Imaturamente muitos se aproximam do amor como o pescador ingênuo: desejando algo que “facilite a vida”, que sirva de “troféu” para ser mostrado e invejado. No início, os amantes frequentemente buscam apenas emoção, distração ou anestesia emocional.
Mas mesmo estes que por vezes não querem a entrega real podem sem perceber, entram num território psíquico sagrado: o domínio da Mulher-Esqueleto.
Nenhum amor atravessa esse território sem perdas. O que morre são as ilusões, as expectativas superficiais, a voracidade de querer tudo belo o tempo todo. No amor, tudo é dissecado. Tudo.
Quando recusamos os ciclos de vida–morte–vida, o relacionamento se torna forçado, artificial, mumificado. A insistência em manter o amor apenas em seu ápice é justamente o que o faz morrer e dessa vez, sem retorno.
Amar tem um custo.
Exige coragem.
Amar é ficar quando cada célula do corpo manda fugir.
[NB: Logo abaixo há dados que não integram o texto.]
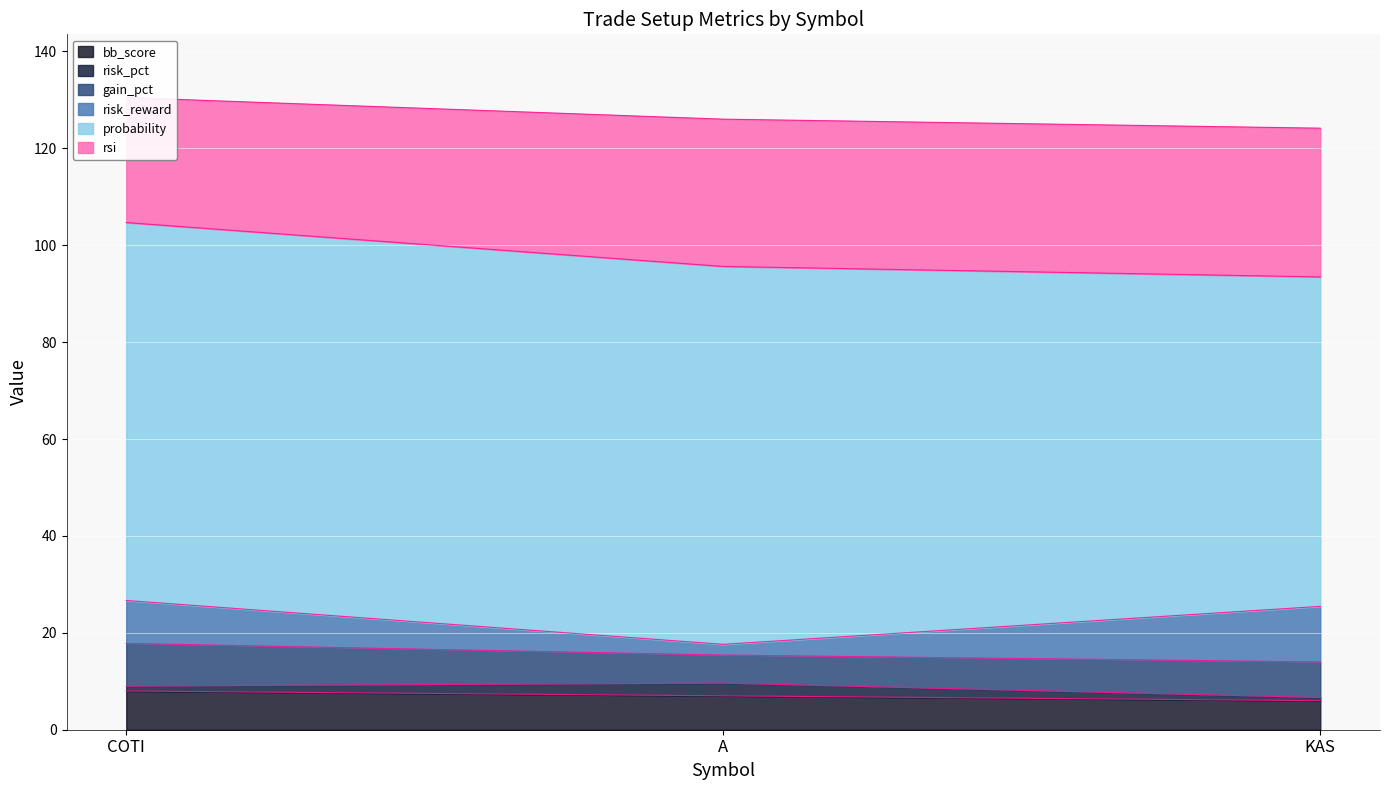

How many values in the bb_score series are below 7?

1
É certo pensar que dentro de um único relacionamento existem muitos finais. A fase da fuga, descrita por Estés como “a perseguição e a tentativa de se ocultar” é quando racionalizamos o medo da intimidade: “não estou pronto”, “posso encontrar alguém melhor”, “não quero ser transformado”. A psicologia chama isso de medo do envolvimento.
O sono, no conto, simboliza o renascimento. Nos mitos, dormimos enquanto algo em nós é recriado.
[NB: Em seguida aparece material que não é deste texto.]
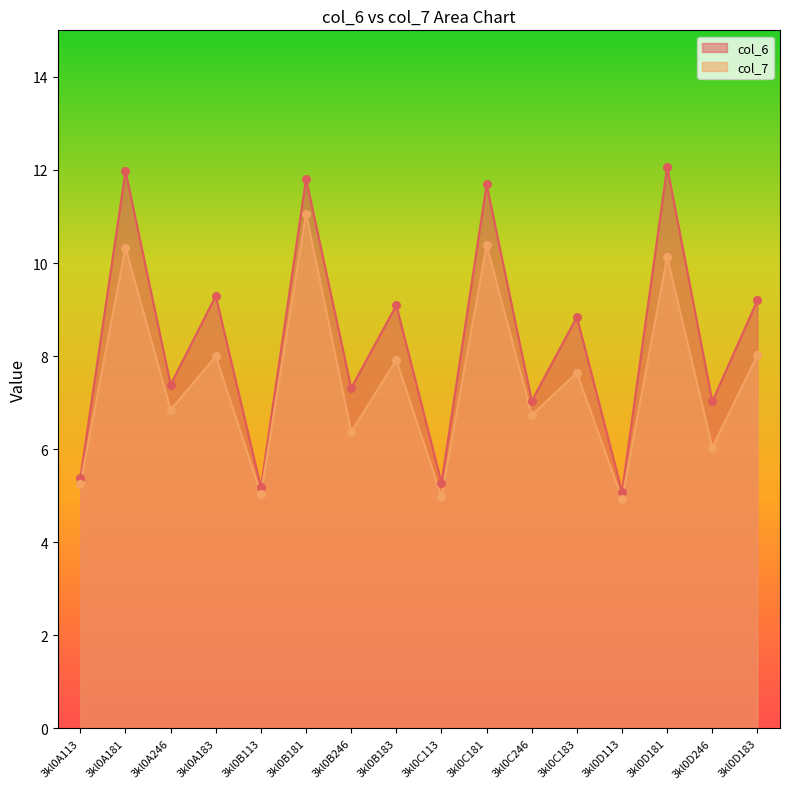

Which series contains the highest Y value?

col_6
Diz que tudo que procuramos também está à nossa procura; e que, se ficarmos bem quietos, o que procuramos nos encontrará. Ele está esperando por nós há muito tempo. Depois que ele aparecer, não devemos fugir. Descansemos. e vejamos o que acontece em seguida. (p.114)
Sobre o significado de inocência Estés ressalta: Ser inocente é ver com clareza o problema e corrigi-lo. Imagine o impacto disso em todos os ciclos do amor.
Há uma prudência que protege e outra que nasce de feridas antigas. Esta última faz com que muitas pessoas deixem o ouro escapar por entre os dedos, mesmo quando dizem ter encontrado “uma boa pessoa”.
A doação da lágrima, um dos momentos mais belos do conto, revela o poder da emoção verdadeira. Não é o outro que nos cura; a cura acontece quando assumimos o próprio ferimento e o nutrimos com consciência.
Sendo assim o cérebro, exaltado como algo dinâmico e que nos diferencia dos animais, é frágil comparado a função do coração, pois nele se concentra o centro fisiológico e psíquico da vida. E a chave é o Amar como uma criança, sem reservas, sem cinismo, e assim retornar a esse centro.
Não seria útopia dizer que, amar, é suportar inúmeros finais e inúmeros recomeços dentro do mesmo relacionamento. A doação do corpo é uma das últimas etapas desse processo, não a primeira. Pular fases é perder profundidade.
Advirto as mulheres para que não aceite um amante que salte de uma fisgada acidental para a doação do corpo. Insistam no cumprimento de todas as fases. (p. 123)
Assim, a última virá por si só, com conexão, fusão e verdade. Existe um vínculo de alma para alma que mal conseguimos explicar, mas que reconhecemos quando acontece. O caminho do coração é o caminho da criação: de carne, de vida e consequentemente de amor.